Text passage:
---

DATA Step, Macro, Functions and more

Looping through Columns of Dataset

Reply
Occasional Contributor
Posts: 9

Looping through Columns of Dataset

Hi, I am coming from a background in R and am wondering how SAS handles arrays. I have a dataset with more than two columns and want to write a loop that allows me to compare the values of an entire column to the those of another column. For example,

 

Column 1          Column 2

1                       12

2                       13

3                       14 

4                       15

 

I want to compare 12 to 1, 13 to 2, 14 to 3, 15 to 4, etc. Is this possible to do in SAS 9.4? Thank you so much.

Super User
Posts: 17,750

Re: Looping through Columns of Dataset

SAS processes each data set line by line. You need to not think of it as an array/matrix unless you're in IML.

 

It's a dataset and each line is going to be processed one at a time.

 

What type of comparison do you want? If you want the difference it would be something as follows:

 

data want;
set have;

diff = col1 - col2;

run;

 

Occasional Contributor
Posts: 9

Re: Looping through Columns of Dataset

Hi Reeza,

 

Thank you for the reply. So, currently, I've written a do-statement and want to iterate through the elements of the array, comparing the values of, say, the second element in the array, to the first and assign a new variable something if that condition is satisfied. So, for example,

 

Column 1    Column 2

1                  12

2                  13

3                  14

4                  15

 

 

If the first entry of column 2 (12) is equal to the first entry of column 1 (1), then test_var = something. Then, skip to the next entry of column 2 and compare it to the next entry of column 1, etc. 

 

Thanks again! I hope what I'm asking is clear.

This is my code (it's wrong):

data work.test2;
	set work.test;
	array areverse {9} x1 x2 x3 x4 x5 x6 x7 x8 x9;
	if (areverse[1] = 0) then test_var = 1;
	do i=1 to 8;
		if (areverse[1] > 0 and areverse[i+1] = 0) then test_var = i+1;
	end;
run;
Super User
Posts: 17,750

Re: Looping through Columns of Dataset

Your logic doesn't make sense in terms of SAS. Rather than code can you provide logic in sample expected output.

 

Arrays in SAS are short cuts to reference a variable value in a specific row. Like I mentioned, you can not use the concepts of an array and matrix the way you're used to in R in SAS. Think of it as a row wise process. 

You look at the first row of data and do something. Then you move to the next row and so forth. To reference a variable in a data step means to reference it in each row.

 

Here's an example you can run.

data sample;
set sashelp.class;

age2 = age*2;

run;

Proc print data=sample;
var age age2;
run;


SAS has a free intro course for R programmers if you're interested.

 

Occasional Contributor
Posts: 9

Re: Looping through Columns of Dataset

[ Edited ]

Thank you for clarifying that for me. It's hard to switch from R to SAS, haha!

---

Data provided:

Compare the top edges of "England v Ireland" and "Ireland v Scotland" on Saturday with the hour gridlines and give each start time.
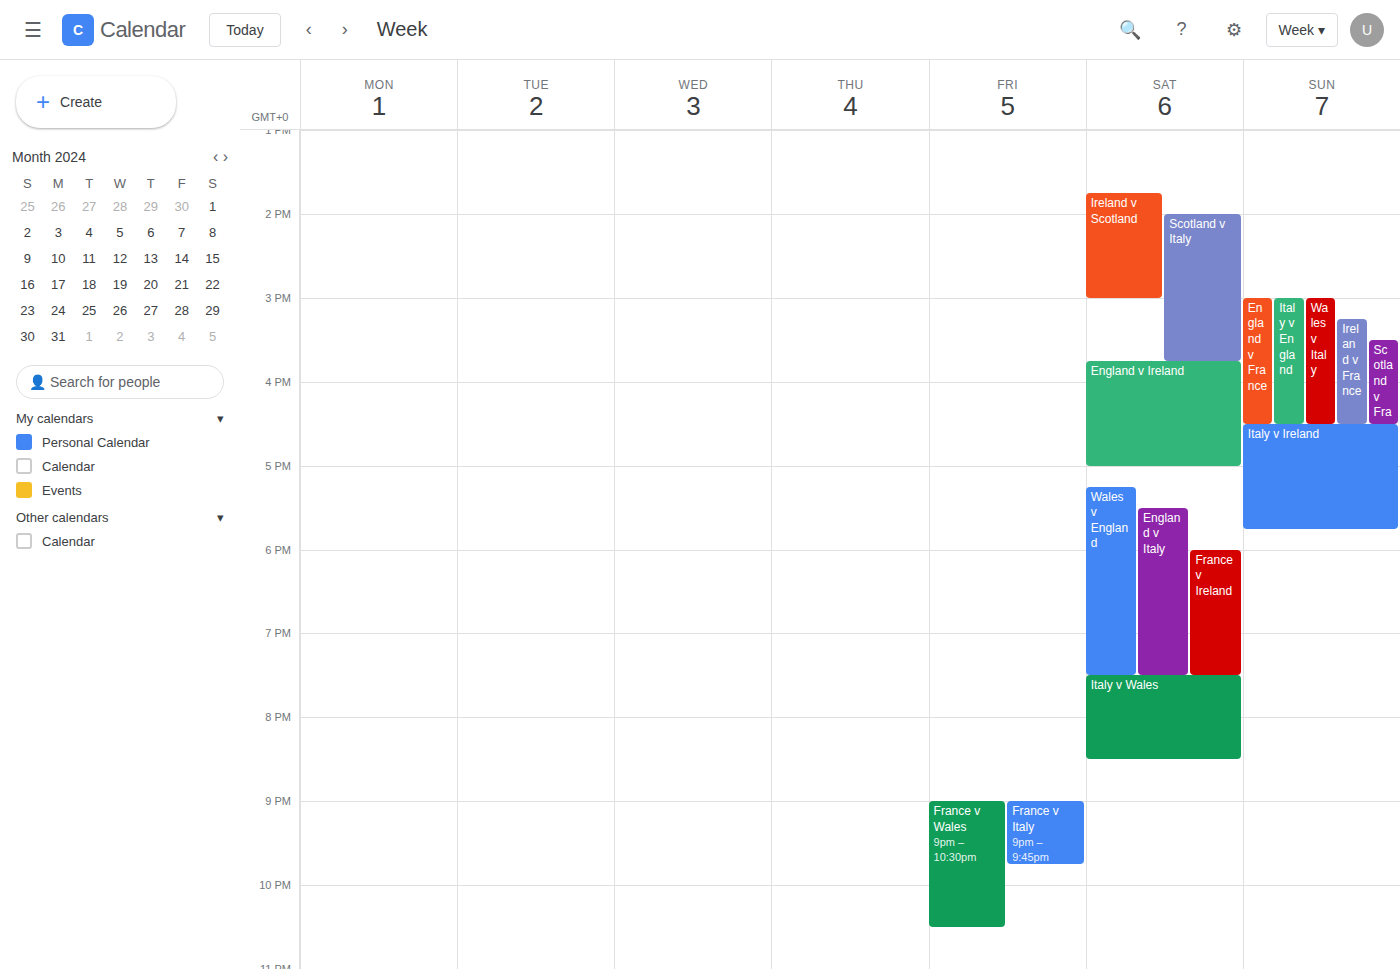
"England v Ireland": 3:45 PM, neither: three quarters of the way from the 3 PM line to the 4 PM line. "Ireland v Scotland": 1:45 PM, neither: three quarters of the way from the 1 PM line to the 2 PM line.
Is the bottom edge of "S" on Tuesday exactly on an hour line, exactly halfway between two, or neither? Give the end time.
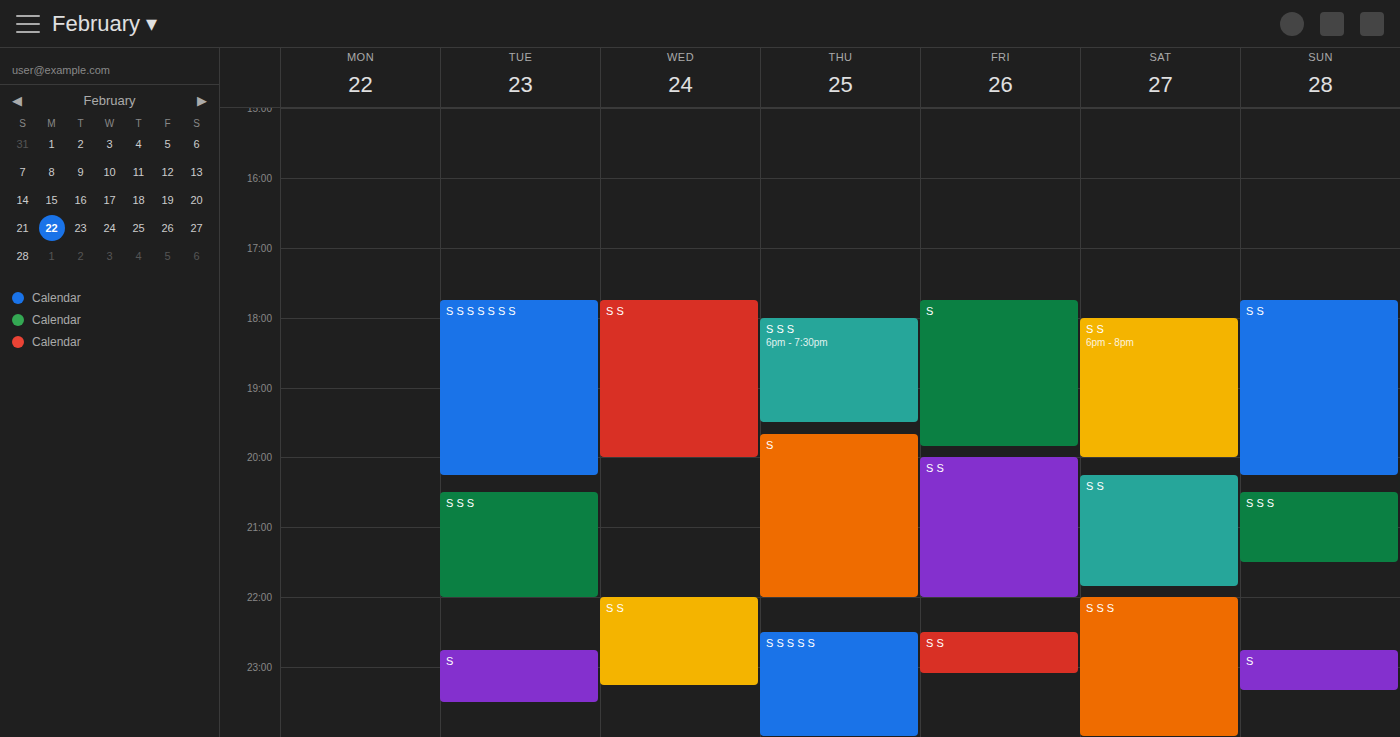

---

What to do:
1/ Decide whether each of the following statements agrees with the SAS forum thread. Answer yes or no for each and quote the words of the thread that settle it. (a) The Super User states that SAS processes each data set line by line. (b) The original poster presents the posted code as correct. (c) The Super User mentions a paid intro course for R programmers.
2/ From the SAS forum thread, set down the passage starting with "data work.test2;" and going on through "sample expected output.".

Solution list:
1/
(a) Yes: "SAS processes each data set line by line."
(b) No: "This is my code (it's wrong):"
(c) No: "SAS has a free intro course for R programmers if you're interested."

2/
data work.test2;
	set work.test;
	array areverse {9} x1 x2 x3 x4 x5 x6 x7 x8 x9;
	if (areverse[1] = 0) then test_var = 1;
	do i=1 to 8;
		if (areverse[1] > 0 and areverse[i+1] = 0) then test_var = i+1;
	end;
run;
Super User
Posts: 17,750

Re: Looping through Columns of Dataset

Your logic doesn't make sense in terms of SAS. Rather than code can you provide logic in sample expected output.